[[ DATA FOR REVIEW open ]]

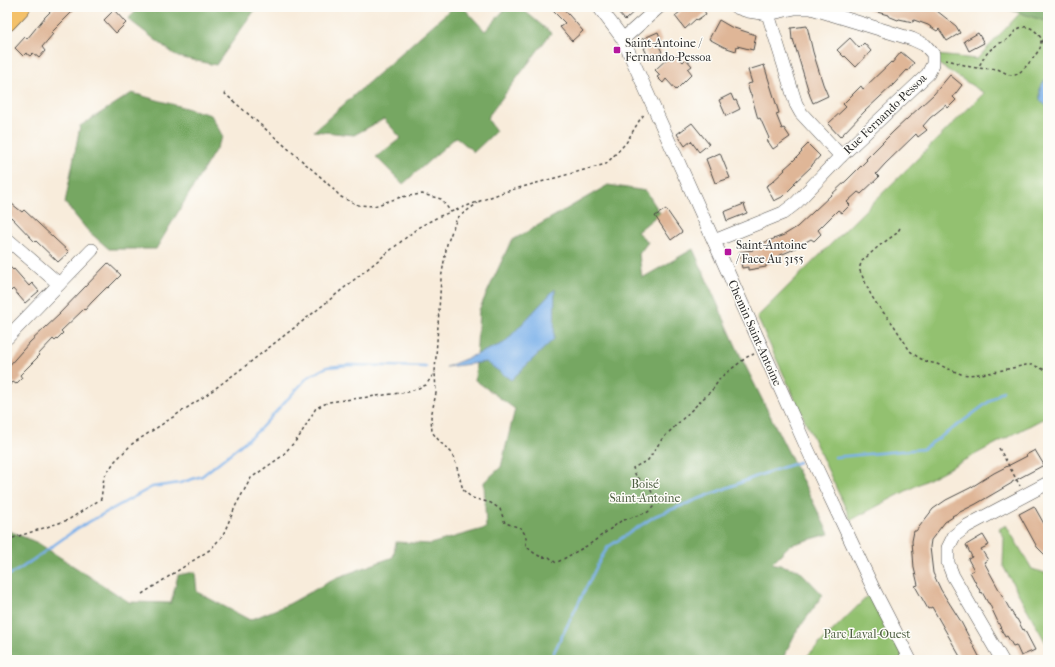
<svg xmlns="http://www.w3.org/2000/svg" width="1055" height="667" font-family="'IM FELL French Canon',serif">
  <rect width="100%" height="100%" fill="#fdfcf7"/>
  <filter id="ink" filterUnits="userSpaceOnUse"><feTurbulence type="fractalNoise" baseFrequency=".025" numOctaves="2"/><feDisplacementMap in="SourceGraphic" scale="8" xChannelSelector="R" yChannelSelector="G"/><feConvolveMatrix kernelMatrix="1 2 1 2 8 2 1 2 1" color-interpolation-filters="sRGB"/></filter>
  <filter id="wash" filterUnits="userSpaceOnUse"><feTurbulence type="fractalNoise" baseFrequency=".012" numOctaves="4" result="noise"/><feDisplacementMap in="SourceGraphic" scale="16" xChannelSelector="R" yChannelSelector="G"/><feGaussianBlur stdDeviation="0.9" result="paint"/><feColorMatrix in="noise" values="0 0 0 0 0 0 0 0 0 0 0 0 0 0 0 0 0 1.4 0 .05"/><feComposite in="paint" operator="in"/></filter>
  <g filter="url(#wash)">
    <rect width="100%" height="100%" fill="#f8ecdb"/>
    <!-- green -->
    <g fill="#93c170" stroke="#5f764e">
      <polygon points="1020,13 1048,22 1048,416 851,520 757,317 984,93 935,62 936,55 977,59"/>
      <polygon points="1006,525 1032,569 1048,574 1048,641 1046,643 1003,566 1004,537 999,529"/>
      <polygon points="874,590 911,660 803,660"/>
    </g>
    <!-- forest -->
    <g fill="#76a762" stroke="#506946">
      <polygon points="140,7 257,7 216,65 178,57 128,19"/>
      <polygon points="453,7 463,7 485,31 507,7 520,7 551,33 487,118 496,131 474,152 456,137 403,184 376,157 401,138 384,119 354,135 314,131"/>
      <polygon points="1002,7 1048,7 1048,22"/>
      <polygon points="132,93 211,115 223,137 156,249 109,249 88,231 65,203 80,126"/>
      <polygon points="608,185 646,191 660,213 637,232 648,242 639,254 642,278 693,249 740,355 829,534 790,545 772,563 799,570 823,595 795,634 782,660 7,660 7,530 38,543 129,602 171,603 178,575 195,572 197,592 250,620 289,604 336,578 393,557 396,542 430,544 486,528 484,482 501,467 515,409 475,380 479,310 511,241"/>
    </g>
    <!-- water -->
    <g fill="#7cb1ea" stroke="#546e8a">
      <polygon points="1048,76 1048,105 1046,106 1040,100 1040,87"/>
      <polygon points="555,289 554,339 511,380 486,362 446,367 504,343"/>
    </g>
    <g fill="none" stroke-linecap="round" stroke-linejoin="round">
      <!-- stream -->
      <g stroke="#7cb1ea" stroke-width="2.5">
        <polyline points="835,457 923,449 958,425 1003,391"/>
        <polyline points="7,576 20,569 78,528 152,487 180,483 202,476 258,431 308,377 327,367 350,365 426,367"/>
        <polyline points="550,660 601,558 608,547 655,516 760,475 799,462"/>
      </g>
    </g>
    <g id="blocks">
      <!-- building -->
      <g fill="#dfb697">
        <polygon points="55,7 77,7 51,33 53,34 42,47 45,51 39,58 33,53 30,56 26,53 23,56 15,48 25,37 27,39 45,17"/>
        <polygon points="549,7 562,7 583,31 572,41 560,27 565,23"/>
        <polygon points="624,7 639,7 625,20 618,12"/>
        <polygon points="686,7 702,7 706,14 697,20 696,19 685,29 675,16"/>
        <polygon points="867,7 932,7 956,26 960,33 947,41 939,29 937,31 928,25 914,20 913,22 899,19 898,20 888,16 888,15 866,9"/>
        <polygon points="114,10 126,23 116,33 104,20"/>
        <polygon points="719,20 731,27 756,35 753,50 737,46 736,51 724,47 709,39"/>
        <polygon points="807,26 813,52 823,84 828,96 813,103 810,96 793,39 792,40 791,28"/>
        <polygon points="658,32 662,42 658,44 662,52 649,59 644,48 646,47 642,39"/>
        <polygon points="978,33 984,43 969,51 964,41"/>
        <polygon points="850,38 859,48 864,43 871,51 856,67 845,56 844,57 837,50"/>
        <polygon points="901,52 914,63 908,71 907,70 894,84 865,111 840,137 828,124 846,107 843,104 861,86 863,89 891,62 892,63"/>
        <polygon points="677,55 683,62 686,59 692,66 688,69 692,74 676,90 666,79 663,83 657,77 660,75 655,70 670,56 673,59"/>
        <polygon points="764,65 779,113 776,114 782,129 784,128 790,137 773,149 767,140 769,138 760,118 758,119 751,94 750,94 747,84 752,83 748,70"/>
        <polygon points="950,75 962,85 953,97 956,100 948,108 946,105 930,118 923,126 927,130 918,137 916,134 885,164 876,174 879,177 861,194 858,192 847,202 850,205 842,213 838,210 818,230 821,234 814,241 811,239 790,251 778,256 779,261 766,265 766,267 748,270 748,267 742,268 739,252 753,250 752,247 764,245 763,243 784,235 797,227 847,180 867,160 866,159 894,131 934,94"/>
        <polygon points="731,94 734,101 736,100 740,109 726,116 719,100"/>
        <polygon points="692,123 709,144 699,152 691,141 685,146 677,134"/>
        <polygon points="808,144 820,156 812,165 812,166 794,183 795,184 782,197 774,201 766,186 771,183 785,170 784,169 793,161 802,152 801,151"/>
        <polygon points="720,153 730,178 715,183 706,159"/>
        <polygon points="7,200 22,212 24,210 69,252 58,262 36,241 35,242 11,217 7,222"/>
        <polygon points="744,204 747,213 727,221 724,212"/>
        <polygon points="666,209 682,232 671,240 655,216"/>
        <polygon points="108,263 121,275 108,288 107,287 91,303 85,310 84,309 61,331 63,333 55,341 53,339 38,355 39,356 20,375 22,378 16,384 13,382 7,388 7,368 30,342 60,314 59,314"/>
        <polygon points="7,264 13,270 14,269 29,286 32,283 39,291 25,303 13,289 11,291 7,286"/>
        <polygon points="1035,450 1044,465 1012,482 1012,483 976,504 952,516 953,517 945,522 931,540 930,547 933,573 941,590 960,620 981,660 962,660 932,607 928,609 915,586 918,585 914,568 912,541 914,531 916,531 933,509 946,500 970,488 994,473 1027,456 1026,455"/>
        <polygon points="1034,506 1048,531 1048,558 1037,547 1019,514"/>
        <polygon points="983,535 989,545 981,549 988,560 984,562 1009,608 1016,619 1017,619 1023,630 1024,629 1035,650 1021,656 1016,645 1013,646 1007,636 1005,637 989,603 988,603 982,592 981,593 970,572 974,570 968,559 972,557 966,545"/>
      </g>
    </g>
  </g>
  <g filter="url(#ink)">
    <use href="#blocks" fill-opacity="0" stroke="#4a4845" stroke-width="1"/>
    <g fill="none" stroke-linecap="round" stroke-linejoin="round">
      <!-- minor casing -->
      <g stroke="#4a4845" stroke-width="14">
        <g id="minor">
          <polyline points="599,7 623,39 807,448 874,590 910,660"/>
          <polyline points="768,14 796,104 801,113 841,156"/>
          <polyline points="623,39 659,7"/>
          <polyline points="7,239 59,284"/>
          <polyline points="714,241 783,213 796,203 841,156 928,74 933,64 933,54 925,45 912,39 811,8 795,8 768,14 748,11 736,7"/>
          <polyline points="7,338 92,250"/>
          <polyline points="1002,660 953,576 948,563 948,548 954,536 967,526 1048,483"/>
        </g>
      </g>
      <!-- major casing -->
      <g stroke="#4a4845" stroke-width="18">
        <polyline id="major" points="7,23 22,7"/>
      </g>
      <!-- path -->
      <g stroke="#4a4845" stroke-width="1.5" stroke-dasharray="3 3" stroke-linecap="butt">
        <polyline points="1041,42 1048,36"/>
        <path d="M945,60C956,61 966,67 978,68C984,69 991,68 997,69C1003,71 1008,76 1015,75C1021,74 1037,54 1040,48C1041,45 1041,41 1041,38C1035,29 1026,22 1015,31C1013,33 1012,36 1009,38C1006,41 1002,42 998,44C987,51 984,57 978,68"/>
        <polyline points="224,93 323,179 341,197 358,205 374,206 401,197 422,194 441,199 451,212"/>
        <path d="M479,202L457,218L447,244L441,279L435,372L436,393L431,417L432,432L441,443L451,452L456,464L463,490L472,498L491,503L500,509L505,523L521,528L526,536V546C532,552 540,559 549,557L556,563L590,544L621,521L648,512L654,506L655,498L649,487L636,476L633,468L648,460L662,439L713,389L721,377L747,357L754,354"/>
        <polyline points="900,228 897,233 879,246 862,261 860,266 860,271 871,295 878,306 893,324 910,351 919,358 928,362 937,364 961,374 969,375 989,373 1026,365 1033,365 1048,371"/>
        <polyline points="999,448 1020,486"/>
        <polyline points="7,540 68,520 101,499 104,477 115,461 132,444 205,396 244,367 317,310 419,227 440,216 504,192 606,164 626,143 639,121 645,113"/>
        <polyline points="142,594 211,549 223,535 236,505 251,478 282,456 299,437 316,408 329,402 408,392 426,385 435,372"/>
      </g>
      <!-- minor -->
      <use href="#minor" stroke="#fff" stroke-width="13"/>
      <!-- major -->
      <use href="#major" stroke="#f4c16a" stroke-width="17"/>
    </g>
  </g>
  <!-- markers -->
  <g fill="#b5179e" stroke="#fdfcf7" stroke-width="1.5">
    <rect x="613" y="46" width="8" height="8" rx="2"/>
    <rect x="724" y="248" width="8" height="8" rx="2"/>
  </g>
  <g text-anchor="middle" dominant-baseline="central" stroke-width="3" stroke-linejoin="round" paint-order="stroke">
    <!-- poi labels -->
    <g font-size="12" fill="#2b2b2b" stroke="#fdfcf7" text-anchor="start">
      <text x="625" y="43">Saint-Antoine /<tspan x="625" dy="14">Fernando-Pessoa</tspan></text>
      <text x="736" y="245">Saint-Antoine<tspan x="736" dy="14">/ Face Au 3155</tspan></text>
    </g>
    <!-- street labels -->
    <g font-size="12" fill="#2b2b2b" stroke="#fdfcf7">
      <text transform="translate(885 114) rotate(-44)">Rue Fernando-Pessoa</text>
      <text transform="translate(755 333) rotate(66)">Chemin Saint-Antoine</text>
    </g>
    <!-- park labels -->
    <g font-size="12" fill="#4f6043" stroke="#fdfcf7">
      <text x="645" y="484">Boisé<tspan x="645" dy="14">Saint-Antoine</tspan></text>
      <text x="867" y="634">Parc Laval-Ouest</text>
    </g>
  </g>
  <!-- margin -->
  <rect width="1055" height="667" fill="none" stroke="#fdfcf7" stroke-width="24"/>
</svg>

[[ DATA FOR REVIEW closed ]]

WHAT THIS TASK INVOLVES: Please go through the entries and show every line with the word "wash".

EXPECTED ANSWER:
  <filter id="wash" filterUnits="userSpaceOnUse"><feTurbulence type="fractalNoise" baseFrequency=".012" numOctaves="4" result="noise"/><feDisplacementMap in="SourceGraphic" scale="16" xChannelSelector="R" yChannelSelector="G"/><feGaussianBlur stdDeviation="0.9" result="paint"/><feColorMatrix in="noise" values="0 0 0 0 0 0 0 0 0 0 0 0 0 0 0 0 0 1.4 0 .05"/><feComposite in="paint" operator="in"/></filter>
  <g filter="url(#wash)">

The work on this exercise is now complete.